There are another 650 affordable apartments in the pipeline on other Health + Hospitals sites. The city broke ground last year on a 93-unit building on the NYC Health + Hospitals/Woodhull campus in Brooklyn, where 56 supportive apartments will go to patients experiencing homelessness.

Affordable housing is planned for what’s now a parking lot of a health clinic in Morrisania in the Bronx, as well as at 1727 Amsterdam Ave., a Health + Hospitals owned building in Upper Manhattan that’s fallen into disrepair.

Another proposal, called Just Home, would create 58 supportive apartments in a currently-vacant building on the Jacobi Hospital campus for seriously ill people leaving jail, plus another 24 units for low-income renters.

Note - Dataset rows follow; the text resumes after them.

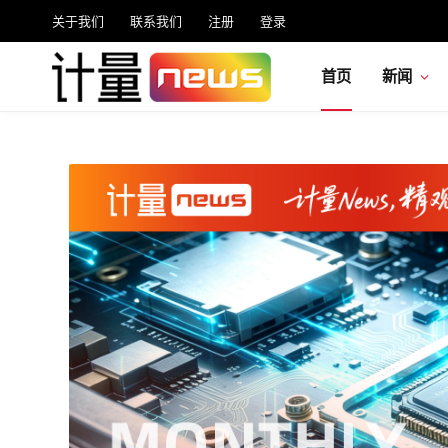
关于我们
联系我们
注册
登录
首页
新闻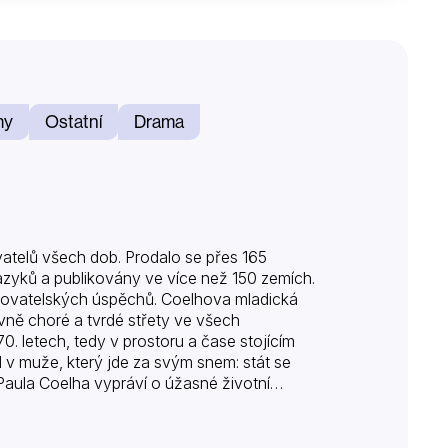
my
Ostatní
Drama
vatelů všech dob. Prodalo se přes 165
azyků a publikovány ve více než 150 zemích.
isovatelských úspěchů. Coelhova mladická
vně choré a tvrdé střety ve všech
 70. letech, tedy v prostoru a čase stojícím
 v muže, který jde za svým snem: stát se
Paula Coelha vypráví o úžasné životní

The plan has drawn furious opposition from some nearby residents, including local Councilmember Kristy Marmarato. The project is awaiting a vote from the City Council.

Adi Talwar

The proposed site for the “Just Home” project at 1900 Seminole Ave. on the Jacobi Medical Center campus.

Beyond the city’s public hospitals, housing experts see a role that health care facilities could play in new development more widely: an NYU Furman Center analysis last year estimated that 25 million square feet of zoned Floor Area Ratio in health- and hospital-owned properties, including public and privately run facilities, was not being used. That space could equate to 25,000 to 30,000 residential units if developed, the researchers said.

“We’re in the process of thinking about what’s next, how can we collaborate with [the Department of Housing, Preservation and Development]?” Jontef said. “We’re really proud of using hospital land for this purpose.”